The website and its administrators sparked a series of investigations around the world, leading to further arrests in Thailand, Australia and the United States. As police in nearly 60 countries examine referrals compiled by New Zealand, more arrests and rescues are expected.

Although police have removed 50 victims from harm, they believe an additional 100 more children have suffered abuse, and are currently working to identify those victims. To this end, all of the images and videos seized have been uploaded to INTERPOL’s International Child Sexual Exploitation database.

Verdicts Send a Strong Signal

In June 2018, Thai courts sentenced Salangam to 146 years in prison on charges of child rape, human trafficking, possession and distribution of child sexual abuse material.

A second man, a nursery school teacher close to Tokputza, received 36 years in prison on the same charges.

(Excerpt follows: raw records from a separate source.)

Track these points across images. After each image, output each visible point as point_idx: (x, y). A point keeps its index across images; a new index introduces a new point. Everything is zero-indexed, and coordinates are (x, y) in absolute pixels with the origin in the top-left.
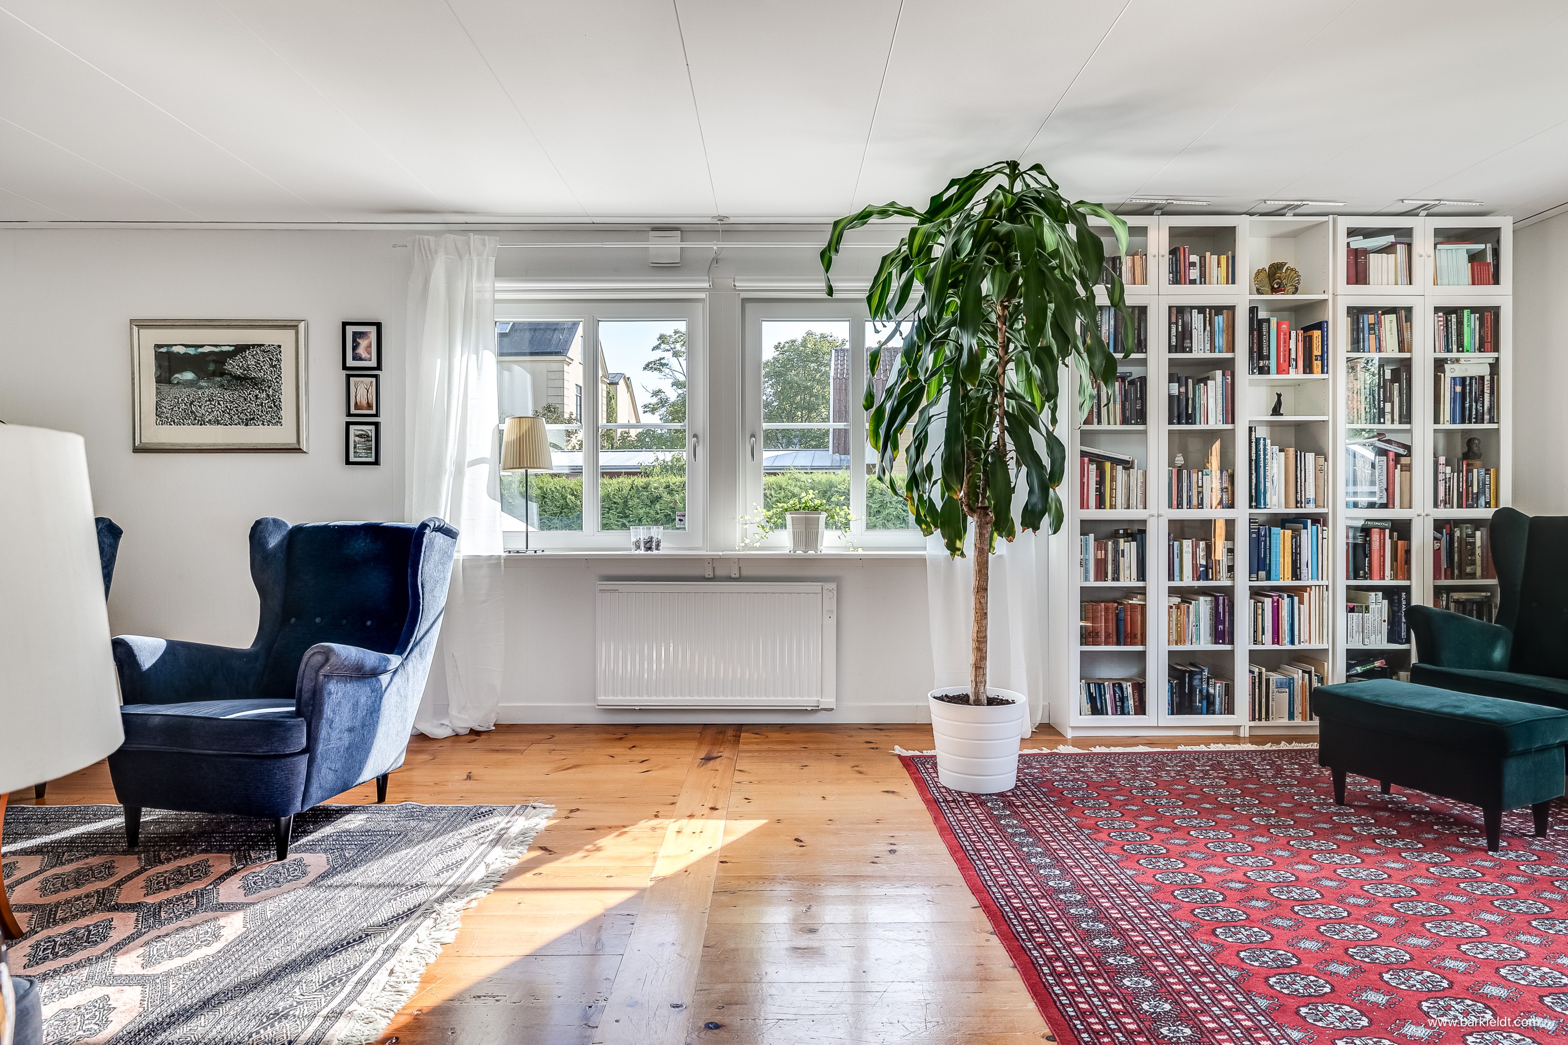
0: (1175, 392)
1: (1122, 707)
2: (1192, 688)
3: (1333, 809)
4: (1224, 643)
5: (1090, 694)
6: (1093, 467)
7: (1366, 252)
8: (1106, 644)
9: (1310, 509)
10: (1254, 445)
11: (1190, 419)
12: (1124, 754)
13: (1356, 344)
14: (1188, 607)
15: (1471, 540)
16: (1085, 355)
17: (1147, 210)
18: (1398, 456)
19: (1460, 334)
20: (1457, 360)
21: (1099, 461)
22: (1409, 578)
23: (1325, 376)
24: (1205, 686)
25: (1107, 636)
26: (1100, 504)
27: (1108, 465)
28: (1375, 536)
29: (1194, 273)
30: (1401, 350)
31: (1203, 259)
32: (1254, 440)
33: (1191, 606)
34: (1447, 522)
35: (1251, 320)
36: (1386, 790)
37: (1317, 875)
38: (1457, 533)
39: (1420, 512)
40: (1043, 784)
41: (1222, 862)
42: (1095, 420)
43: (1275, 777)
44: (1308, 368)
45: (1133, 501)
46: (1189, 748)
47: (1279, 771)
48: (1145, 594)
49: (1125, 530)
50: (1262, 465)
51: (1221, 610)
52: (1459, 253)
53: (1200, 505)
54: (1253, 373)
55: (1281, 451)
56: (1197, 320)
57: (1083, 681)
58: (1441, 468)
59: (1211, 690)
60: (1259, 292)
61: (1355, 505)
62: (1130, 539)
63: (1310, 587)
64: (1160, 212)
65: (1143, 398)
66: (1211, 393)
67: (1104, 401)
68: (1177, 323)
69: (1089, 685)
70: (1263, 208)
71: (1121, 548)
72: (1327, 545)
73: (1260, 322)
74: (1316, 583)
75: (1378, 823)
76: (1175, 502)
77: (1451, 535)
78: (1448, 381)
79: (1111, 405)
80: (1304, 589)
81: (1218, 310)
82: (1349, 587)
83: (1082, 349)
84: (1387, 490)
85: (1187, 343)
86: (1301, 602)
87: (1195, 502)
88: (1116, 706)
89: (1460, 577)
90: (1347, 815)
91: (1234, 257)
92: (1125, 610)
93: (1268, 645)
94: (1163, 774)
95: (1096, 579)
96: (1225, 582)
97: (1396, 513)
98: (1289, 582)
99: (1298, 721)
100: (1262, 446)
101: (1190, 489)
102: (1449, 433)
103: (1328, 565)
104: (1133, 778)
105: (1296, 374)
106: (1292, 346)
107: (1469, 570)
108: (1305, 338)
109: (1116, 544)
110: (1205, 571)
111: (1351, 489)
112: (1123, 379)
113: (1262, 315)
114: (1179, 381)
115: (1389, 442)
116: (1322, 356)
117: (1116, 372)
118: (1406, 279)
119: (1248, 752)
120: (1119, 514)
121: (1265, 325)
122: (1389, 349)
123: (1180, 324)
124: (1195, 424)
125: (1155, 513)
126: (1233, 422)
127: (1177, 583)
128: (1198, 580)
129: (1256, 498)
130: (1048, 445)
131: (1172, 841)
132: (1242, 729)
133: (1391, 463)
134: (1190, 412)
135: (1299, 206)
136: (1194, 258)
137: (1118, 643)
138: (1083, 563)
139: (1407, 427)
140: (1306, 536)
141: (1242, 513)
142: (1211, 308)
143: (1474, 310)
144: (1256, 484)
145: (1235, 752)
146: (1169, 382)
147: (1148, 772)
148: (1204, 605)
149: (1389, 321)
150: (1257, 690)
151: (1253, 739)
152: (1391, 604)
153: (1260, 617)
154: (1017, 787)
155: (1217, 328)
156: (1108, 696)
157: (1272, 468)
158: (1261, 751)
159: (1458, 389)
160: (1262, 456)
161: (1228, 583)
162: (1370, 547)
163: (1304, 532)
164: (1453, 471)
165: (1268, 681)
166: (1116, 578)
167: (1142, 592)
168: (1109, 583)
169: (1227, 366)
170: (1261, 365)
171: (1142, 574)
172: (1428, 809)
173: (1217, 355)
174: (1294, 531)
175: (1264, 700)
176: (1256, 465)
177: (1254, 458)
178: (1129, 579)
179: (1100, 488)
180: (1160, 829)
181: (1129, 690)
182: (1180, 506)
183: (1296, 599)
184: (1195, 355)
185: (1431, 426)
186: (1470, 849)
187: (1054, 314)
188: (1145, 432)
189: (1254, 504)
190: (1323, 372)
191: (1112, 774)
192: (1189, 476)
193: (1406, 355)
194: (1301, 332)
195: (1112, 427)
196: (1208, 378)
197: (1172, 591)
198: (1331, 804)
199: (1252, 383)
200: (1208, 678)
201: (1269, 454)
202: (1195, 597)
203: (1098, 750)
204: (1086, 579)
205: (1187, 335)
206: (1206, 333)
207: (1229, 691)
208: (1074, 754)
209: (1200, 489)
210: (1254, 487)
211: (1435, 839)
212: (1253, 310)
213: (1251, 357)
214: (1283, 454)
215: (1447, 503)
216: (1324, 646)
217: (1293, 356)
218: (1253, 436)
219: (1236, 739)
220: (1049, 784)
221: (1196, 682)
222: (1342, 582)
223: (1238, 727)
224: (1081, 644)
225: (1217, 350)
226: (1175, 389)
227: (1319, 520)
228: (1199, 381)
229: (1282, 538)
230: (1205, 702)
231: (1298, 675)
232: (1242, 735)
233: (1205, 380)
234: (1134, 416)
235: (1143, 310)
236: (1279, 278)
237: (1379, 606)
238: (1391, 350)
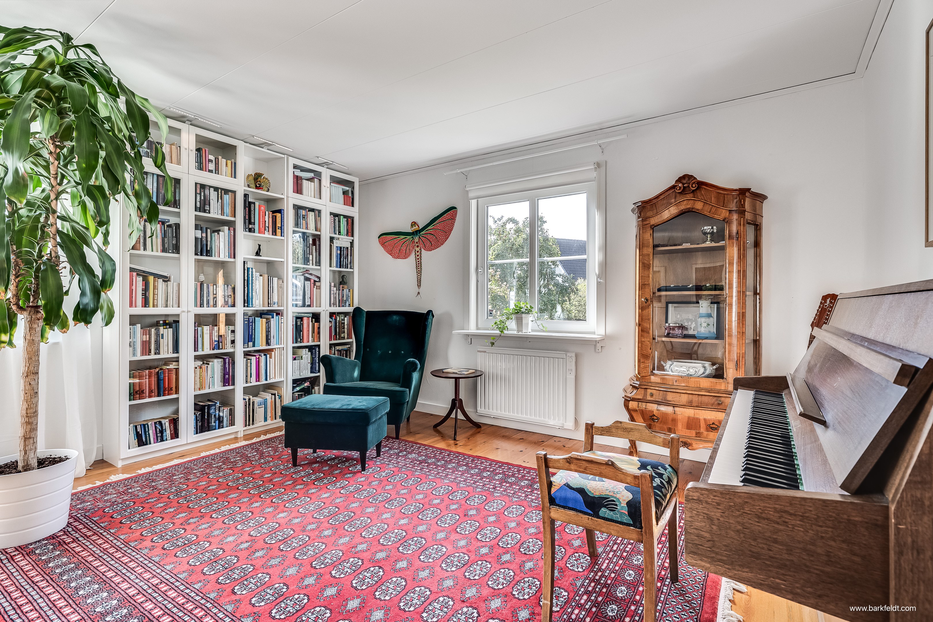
0: (199, 236)
1: (162, 436)
2: (209, 414)
3: (292, 470)
4: (229, 385)
5: (137, 433)
6: (140, 279)
7: (301, 178)
8: (150, 397)
9: (275, 307)
10: (246, 271)
11: (209, 253)
12: (163, 469)
13: (297, 225)
14: (207, 367)
15: (343, 322)
16: (133, 198)
17: (181, 119)
18: (315, 281)
19: (339, 227)
20: (338, 239)
21: (145, 275)
22: (319, 341)
23: (282, 238)
24: (217, 412)
25: (151, 391)
26: (146, 303)
27: (151, 279)
28: (305, 320)
29: (212, 166)
30: (316, 230)
31: (217, 159)
32: (246, 269)
33: (209, 366)
34: (334, 313)
35: (245, 201)
36: (315, 452)
37: (290, 518)
38: (338, 319)
39: (324, 309)
40: (94, 514)
41: (234, 531)
42: (142, 248)
43: (260, 459)
44: (274, 233)
45: (170, 302)
46: (208, 453)
47: (262, 455)
48: (178, 361)
49: (165, 321)
50: (251, 283)
51: (227, 366)
52: (339, 189)
53: (215, 305)
54: (246, 231)
55: (261, 275)
56: (213, 195)
57: (132, 425)
58: (332, 288)
59: (221, 414)
60: (249, 186)
61: (296, 305)
62: (168, 327)
63: (275, 349)
64: (190, 123)
65: (177, 236)
66: (222, 240)
67: (149, 234)
68: (200, 194)
69: (136, 427)
70: (251, 140)
71: (161, 332)
72: (284, 326)
73: (250, 203)
74: (278, 346)
75: (314, 472)
76: (199, 303)
77: (336, 319)
78: (335, 247)
79: (154, 237)
80: (271, 350)
81: (227, 191)
82: (294, 348)
83: (130, 192)
84: (310, 298)
85: (207, 208)
86: (270, 357)
87: (211, 303)
88: (157, 437)
89: (339, 339)
90: (299, 472)
91: (235, 163)
92: (164, 373)
93: (254, 383)
94: (192, 476)
95: (143, 354)
96: (230, 350)
97: (314, 309)
98: (265, 347)
99: (269, 421)
100: (250, 273)
101: (208, 295)
102: (334, 272)
103: (284, 336)
104: (171, 486)
105: (268, 235)
106: (267, 219)
107: (342, 336)
108: (273, 216)
109: (157, 331)
110: (218, 344)
111: (295, 298)
112: (163, 223)
113: (250, 200)
114: (201, 229)
115: (311, 274)
116: (281, 227)
117: (158, 218)
118: (318, 196)
119: (243, 446)
120: (160, 310)
121: (252, 205)
122: (311, 228)
123: (202, 194)
124: (212, 256)
125: (186, 310)
126: (234, 258)
127: (200, 353)
128: (213, 349)
129: (247, 302)
130: (100, 259)
131: (200, 528)
132: (239, 433)
133: (312, 285)
134: (209, 249)
135: (271, 145)
136: (211, 157)
137: (159, 395)
138: (132, 345)
139: (319, 267)
140: (273, 322)
141: (239, 311)
142: (222, 189)
143: (345, 217)
144: (247, 293)
145: (236, 448)
146: (195, 229)
147: (180, 478)
148: (217, 364)
149: (311, 215)
150: (247, 409)
151: (247, 437)
152: (312, 354)
153: (249, 368)
154: (69, 524)
155: (225, 202)
156: (151, 432)
157: (256, 285)
158: (251, 444)
159: (339, 252)
160: (251, 278)
161: (231, 350)
162: (303, 327)
163: (272, 320)
164: (337, 290)
165: (253, 403)
166: (157, 352)
167: (177, 360)
168: (153, 356)
169: (231, 224)
170: (250, 227)
171: (176, 348)
172: (334, 456)
173: (225, 218)
174: (267, 319)
175: (251, 414)
176: (247, 283)
177: (246, 279)
178: (166, 352)
179: (145, 294)
180: (192, 521)
181: (166, 423)
182: (202, 305)
183: (268, 356)
184: (212, 215)
185: (328, 268)
186: (355, 473)
187: (105, 160)
188: (179, 259)
189: (246, 304)
190: (281, 236)
191: (154, 488)
192: (208, 288)
193: (318, 233)
194: (271, 213)
195: (155, 253)
196: (220, 230)
197: (197, 358)
198: (290, 468)
199: (245, 237)
200: (219, 407)
201: (254, 277)
202: (211, 360)
203: (143, 471)
204: (134, 355)
205: (207, 202)
206: (219, 203)
207: (232, 413)
208: (123, 480)
209: (215, 296)
210: (246, 295)
211: (340, 472)
212: (246, 196)
213: (245, 223)
214: (261, 277)
215: (334, 304)
216: (282, 379)
217: (267, 225)
218: (246, 266)
219: (236, 439)
220: (101, 512)
221: (212, 411)
222: (291, 345)
223: (237, 432)
224: (130, 400)
225: (225, 215)
226: (199, 234)
227: (278, 313)
228: (214, 231)
229: (260, 324)
230: (217, 422)
231: (268, 396)
232: (239, 436)
233: (218, 231)
234: (171, 248)
235: (177, 181)
236: (260, 182)
237: (306, 355)
238: (311, 230)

On 17 May 2019, an Australian judge sentenced Tokputza to 40 years and three months in prison, the longest sentence ever imposed in Australia for child sex offences. The judge referred to Tokputza as ‘every child’s worst nightmare’ and ‘every parent’s horror’ for his offending.

INTERPOL Secretary General Jürgen Stock welcomed the successful prosecutions and applauded the massive international effort required.

“Operation Blackwrist sends a clear message to those abusing children, producing child sexual exploitation material and sharing the images online: We see you, and you will be brought to justice.

“Every child abuse image is evidence of a crime and INTERPOL will always provide its full support to officers on the ground to help identify and rescue victims around the world,” added the INTERPOL Chief.

“We see you, and you will be brought to justice.”

“These efforts have already resulted in numerous arrests in the United States to include individuals occupying positions of public trust. We are proud to be a part of these international efforts,” said HSI Bangkok Regional Attaché Eric McLoughlin.

AFP Detective Superintendent Stephen Fry, Acting Manager Asia, also highlighted the importance of international collaboration in stamping out the creation and sharing of child exploitation material.

“The production and distribution of this abhorrent content is largely driven by networks that are transnational in nature,” Detective Superintendent Fry said. “This is why the holistic, sophisticated and collaborative responses from Australian authorities and our international partners is so vital. I am pleased that results like this only strengthen our relationships into the future.”